Hm, what if your father is abusive?
“…we believe that most fathers, if not criminally wicked, do have at least some admirable qualities somewhere. Be quick to see these qualities. When you think of your father, you shouldn’t think of his weaknesses that spring to your mind, but of how much you love and appreciate his good qualities” (54).
The Botkins are pulling a Debi Pearl by telling daughters to always focus on the positive qualities of their horrible father, which isn’t very good advice to give girls if their father is bad and they need to get help. Instead they might find themselves thinking they just need to endure their suffering for the sake of not disrespecting their father. I’m not sure if the Botkins just really had no understanding of how abuse and manipulation works when they wrote this book or if their own upbringing is just so twisted that it seems perfectly normal to them.
So what do they mean by “criminally wicked”? Abusive fathers are not really discussed, but they are mentioned in a footnote (which shows you just how seriously the Botkins take this):
“We understand there are some fathers who are abusive, exploitive, and engaged in ongoing criminal activity, as defined by Scripture. In such cases, girls can only help their fathers long-distance by praying for them after being geographically separated from them. If church officers are unwilling to intervene in such circumstances on behalf of the victim, direct state intervention may be necessary” (54).
I admit I was surprised that the Botkins actually had this footnote and acknowledge that some girls need to LEAVE HOME in the case of abuse, but then I did a double take. First just pray for your abusive father? Then go to the church about it?
If your father is being criminally “wicked”, why on earth would you go to the church first? The word “criminal” implies that it’s in the state’s jurisdiction to take care of it. Furthermore, the church has not exactly been setting a very good track record for dealing with abuse. After all, people in the church are saying things like this: *warning, discussion and rationalization of abuse*
. . .
I have no words except: WTF.
Furthermore, if you’re telling a daughter to only say good things about her father and only focus on the good things about her father, is she really going to go the state, let alone the church for help?
Especially when she’s told that she can’t make decisions for herself— who is going to believe her if she accuses her father of abuse? [Especially if her father can just annul her own words].

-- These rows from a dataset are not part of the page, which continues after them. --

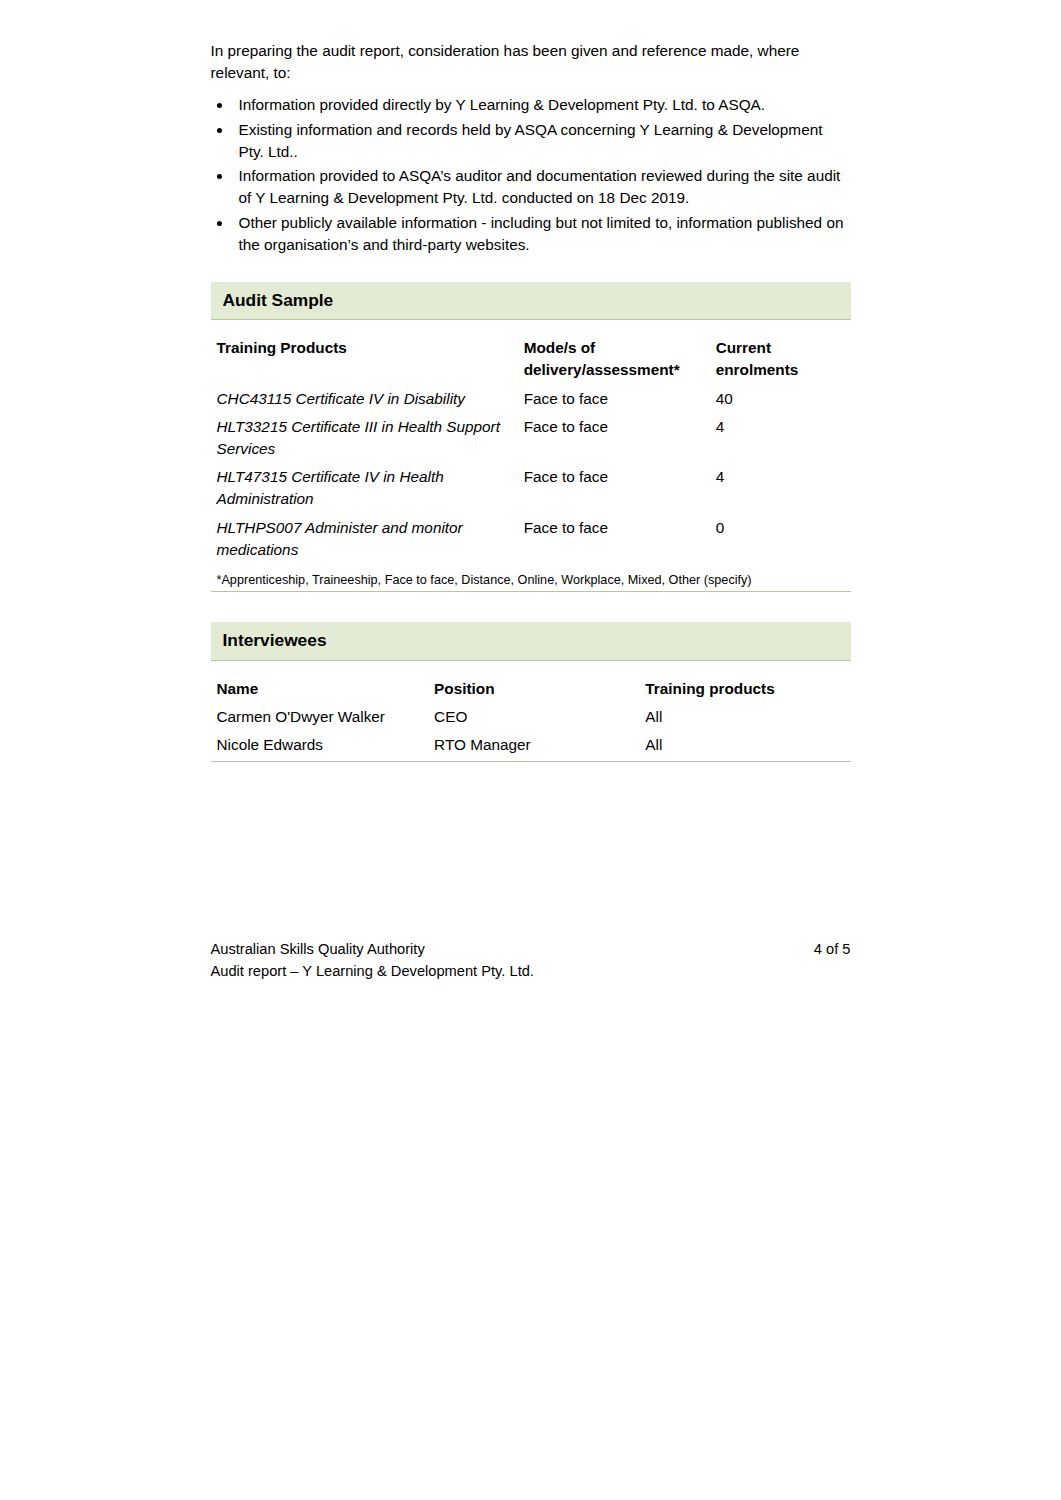In preparing the audit report, consideration has been given and reference made, where relevant, to:
Information provided directly by Y Learning & Development Pty. Ltd. to ASQA.
Existing information and records held by ASQA concerning Y Learning & Development Pty. Ltd..
Information provided to ASQA’s auditor and documentation reviewed during the site audit of Y Learning & Development Pty. Ltd. conducted on 18 Dec 2019.
Other publicly available information - including but not limited to, information published on the organisation’s and third-party websites.
Audit Sample
| Training Products | Mode/s of delivery/assessment* | Current enrolments |
| --- | --- | --- |
| CHC43115 Certificate IV in Disability | Face to face | 40 |
| HLT33215 Certificate III in Health Support Services | Face to face | 4 |
| HLT47315 Certificate IV in Health Administration | Face to face | 4 |
| HLTHPS007 Administer and monitor medications | Face to face | 0 |
*Apprenticeship, Traineeship, Face to face, Distance, Online, Workplace, Mixed, Other (specify)
Interviewees
| Name | Position | Training products |
| --- | --- | --- |
| Carmen O'Dwyer Walker | CEO | All |
| Nicole Edwards | RTO Manager | All |
Australian Skills Quality Authority
4 of 5
Audit report – Y Learning & Development Pty. Ltd.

Despite the fact that they say:
“True women have a kind of power that our society knows nothing about…When husbands are struggling with obedience to God, it is in a wife’s ability to “win” her husband over by her respectful behavior. In many cases, even the most stubborn men, when they observe their wives submitting humbly to them, will feel ashamed and repentant, and their conscience s will compel them to submit again to God.”

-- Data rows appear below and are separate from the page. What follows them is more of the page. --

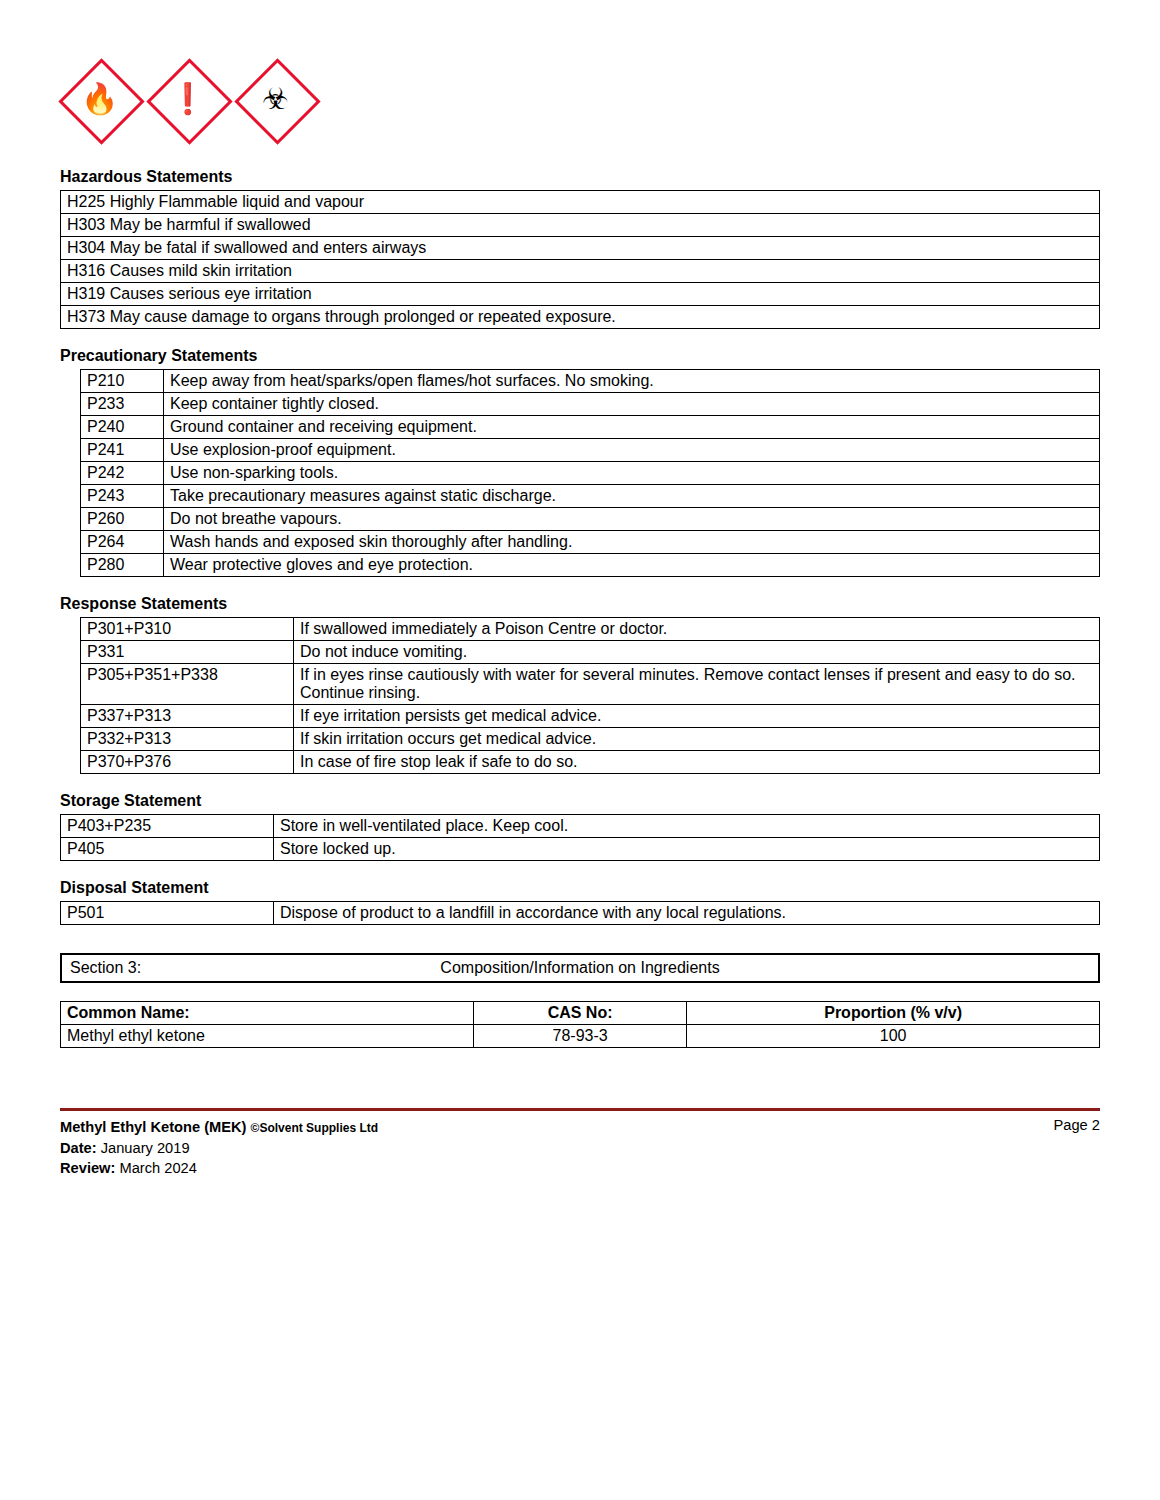🔥
❗
☣
Hazardous Statements
| H225 Highly Flammable liquid and vapour |
| H303 May be harmful if swallowed |
| H304 May be fatal if swallowed and enters airways |
| H316 Causes mild skin irritation |
| H319 Causes serious eye irritation |
| H373 May cause damage to organs through prolonged or repeated exposure. |
Precautionary Statements
| P210 | Keep away from heat/sparks/open flames/hot surfaces. No smoking. |
| P233 | Keep container tightly closed. |
| P240 | Ground container and receiving equipment. |
| P241 | Use explosion-proof equipment. |
| P242 | Use non-sparking tools. |
| P243 | Take precautionary measures against static discharge. |
| P260 | Do not breathe vapours. |
| P264 | Wash hands and exposed skin thoroughly after handling. |
| P280 | Wear protective gloves and eye protection. |
Response Statements
| P301+P310 | If swallowed immediately a Poison Centre or doctor. |
| P331 | Do not induce vomiting. |
| P305+P351+P338 | If in eyes rinse cautiously with water for several minutes. Remove contact lenses if present and easy to do so. Continue rinsing. |
| P337+P313 | If eye irritation persists get medical advice. |
| P332+P313 | If skin irritation occurs get medical advice. |
| P370+P376 | In case of fire stop leak if safe to do so. |
Storage Statement
| P403+P235 | Store in well-ventilated place. Keep cool. |
| P405 | Store locked up. |
Disposal Statement
| P501 | Dispose of product to a landfill in accordance with any local regulations. |
Section 3:
Composition/Information on Ingredients
| Common Name: | CAS No: | Proportion (% v/v) |
| --- | --- | --- |
| Methyl ethyl ketone | 78-93-3 | 100 |
Methyl Ethyl Ketone (MEK) ©Solvent Supplies Ltd
Date: January 2019
Review: March 2024
Page 2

Once again, they’re talking about husbands and wives. But what they mean (doing some exegetical gymnastics here) is that as a daughter you can “win” your father to Christ by being submissive and respectful. He’ll be so blown away by your attitude that of course he’s going to turn around. Unless, he’s abusive and your submission just makes it easier for him.

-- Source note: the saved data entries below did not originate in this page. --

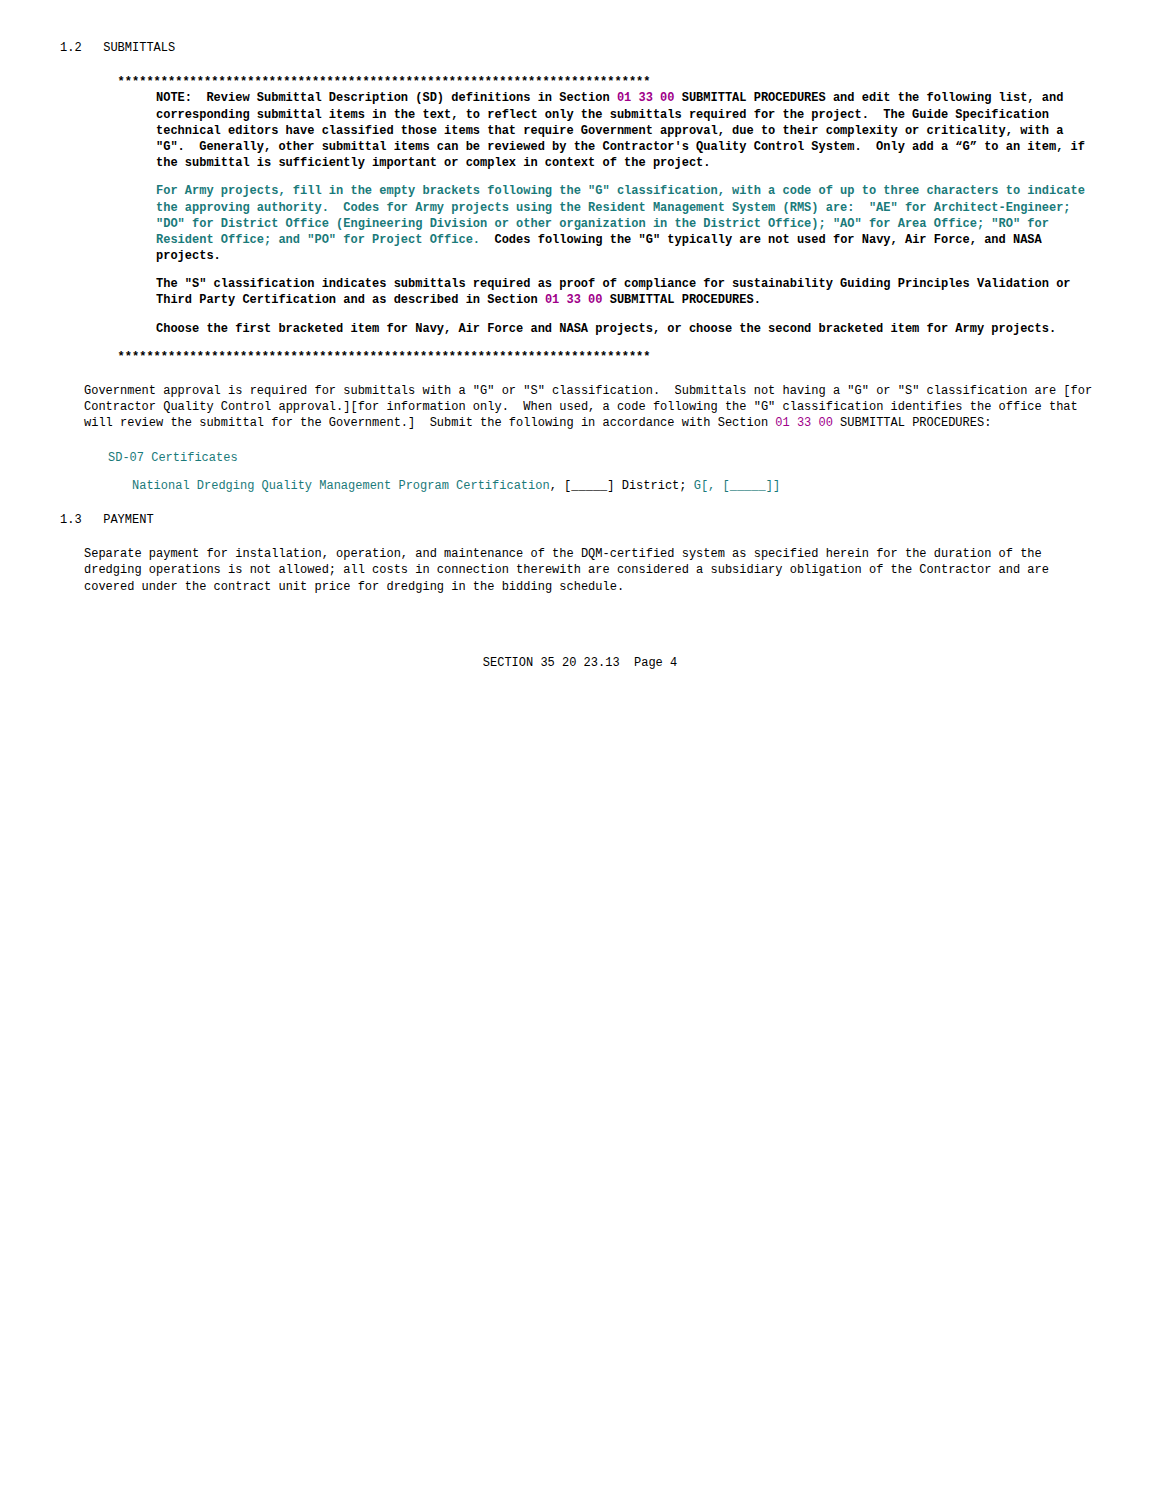1.2 SUBMITTALS
**************************************************************************
NOTE: Review Submittal Description (SD) definitions in Section 01 33 00 SUBMITTAL PROCEDURES and edit the following list, and corresponding submittal items in the text, to reflect only the submittals required for the project. The Guide Specification technical editors have classified those items that require Government approval, due to their complexity or criticality, with a "G". Generally, other submittal items can be reviewed by the Contractor's Quality Control System. Only add a “G” to an item, if the submittal is sufficiently important or complex in context of the project.
For Army projects, fill in the empty brackets following the "G" classification, with a code of up to three characters to indicate the approving authority. Codes for Army projects using the Resident Management System (RMS) are: "AE" for Architect-Engineer; "DO" for District Office (Engineering Division or other organization in the District Office); "AO" for Area Office; "RO" for Resident Office; and "PO" for Project Office. Codes following the "G" typically are not used for Navy, Air Force, and NASA projects.
The "S" classification indicates submittals required as proof of compliance for sustainability Guiding Principles Validation or Third Party Certification and as described in Section 01 33 00 SUBMITTAL PROCEDURES.
Choose the first bracketed item for Navy, Air Force and NASA projects, or choose the second bracketed item for Army projects.
**************************************************************************
Government approval is required for submittals with a "G" or "S" classification. Submittals not having a "G" or "S" classification are [for Contractor Quality Control approval.][for information only. When used, a code following the "G" classification identifies the office that will review the submittal for the Government.] Submit the following in accordance with Section 01 33 00 SUBMITTAL PROCEDURES:
SD-07 Certificates
National Dredging Quality Management Program Certification, [_____] District; G[, [_____]]
1.3 PAYMENT
Separate payment for installation, operation, and maintenance of the DQM-certified system as specified herein for the duration of the dredging operations is not allowed; all costs in connection therewith are considered a subsidiary obligation of the Contractor and are covered under the contract unit price for dredging in the bidding schedule.
SECTION 35 20 23.13 Page 4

So remember, fathers are NOT perfect. But they are still worthy of your respect. However, are you worthy of protection?
“Before you can accuse your father of being unprotective, ask yourself: do you make it clear to him that you are a woman of virtue, worthy of his special protection? If your behavior was more gentle, feminie, respectful, and lovely, would he be more inclined to feel protective of you?” (57).
Whatever your father is not doing, it’s obviously your fault. Excuse me, but what?
So a girl has to show unconditional respect to her father, but she’s not worthy of unconditional protection? She has to “prove” herself?
“If a father continues to be indifferent, you could appeal to him with Scripture, showing him that God has ordained him to be the authority in your life.” (57).
Isn’t that taking a little too much leadership by telling someone else (your father no less!) what they’re supposed to do?
If your father still doesn’t take charge:
“Until you’re married, alternative authority figures would include your mother, a responsible brother, and/or a group of godly older men like the elders of a church, preferably those who fit the qualifications for a bishop…” (61).
(WOW, they acknowledge the mother! I’m shocked that she’s on the list.)
Finally, I’ll leave you with this: “Our first duty is always to God and not man. Because all earthly authority is limited, there are biblical grounds for disobedience to an authority who’s trying to play God.” (59).